Collected data:
=-=-=-=-=

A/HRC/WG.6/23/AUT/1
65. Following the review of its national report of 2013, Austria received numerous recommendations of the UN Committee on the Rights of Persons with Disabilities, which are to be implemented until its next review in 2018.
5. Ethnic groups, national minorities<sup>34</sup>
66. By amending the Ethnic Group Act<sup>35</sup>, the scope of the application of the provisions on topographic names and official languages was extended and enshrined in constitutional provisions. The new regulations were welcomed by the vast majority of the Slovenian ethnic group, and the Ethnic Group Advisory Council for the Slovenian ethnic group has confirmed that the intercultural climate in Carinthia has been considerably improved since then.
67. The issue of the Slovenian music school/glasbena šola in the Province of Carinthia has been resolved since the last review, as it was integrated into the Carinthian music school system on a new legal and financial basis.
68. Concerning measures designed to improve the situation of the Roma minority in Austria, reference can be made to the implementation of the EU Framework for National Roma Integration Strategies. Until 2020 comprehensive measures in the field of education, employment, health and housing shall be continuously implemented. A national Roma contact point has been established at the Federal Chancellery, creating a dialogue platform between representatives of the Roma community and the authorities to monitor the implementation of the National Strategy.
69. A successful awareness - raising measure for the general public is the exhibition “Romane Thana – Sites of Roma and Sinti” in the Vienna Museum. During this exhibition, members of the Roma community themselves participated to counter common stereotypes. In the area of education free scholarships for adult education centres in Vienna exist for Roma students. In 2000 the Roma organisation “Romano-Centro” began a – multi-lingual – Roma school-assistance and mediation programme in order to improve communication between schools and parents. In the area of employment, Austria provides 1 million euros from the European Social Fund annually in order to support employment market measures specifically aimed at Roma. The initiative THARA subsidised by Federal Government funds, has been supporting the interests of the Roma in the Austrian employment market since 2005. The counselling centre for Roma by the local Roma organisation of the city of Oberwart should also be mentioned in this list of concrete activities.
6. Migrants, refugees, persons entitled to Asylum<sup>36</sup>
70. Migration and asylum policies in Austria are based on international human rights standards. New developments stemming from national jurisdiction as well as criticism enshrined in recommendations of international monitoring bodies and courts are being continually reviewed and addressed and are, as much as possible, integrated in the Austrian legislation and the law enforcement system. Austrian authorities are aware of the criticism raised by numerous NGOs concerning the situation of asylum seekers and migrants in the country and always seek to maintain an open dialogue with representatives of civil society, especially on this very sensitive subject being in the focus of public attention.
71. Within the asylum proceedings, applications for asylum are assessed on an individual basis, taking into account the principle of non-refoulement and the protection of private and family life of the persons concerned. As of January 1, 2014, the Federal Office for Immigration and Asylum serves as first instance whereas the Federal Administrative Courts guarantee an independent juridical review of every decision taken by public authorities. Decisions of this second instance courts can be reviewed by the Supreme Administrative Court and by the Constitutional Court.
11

=-=-=-=-=

• WORK ITEM
Whichever lines of the records above hold the word "implemented" should all be copied out.

• REPLY TO THE TASK
65. Following the review of its national report of 2013, Austria received numerous recommendations of the UN Committee on the Rights of Persons with Disabilities, which are to be implemented until its next review in 2018.
68. Concerning measures designed to improve the situation of the Roma minority in Austria, reference can be made to the implementation of the EU Framework for National Roma Integration Strategies. Until 2020 comprehensive measures in the field of education, employment, health and housing shall be continuously implemented. A national Roma contact point has been established at the Federal Chancellery, creating a dialogue platform between representatives of the Roma community and the authorities to monitor the implementation of the National Strategy.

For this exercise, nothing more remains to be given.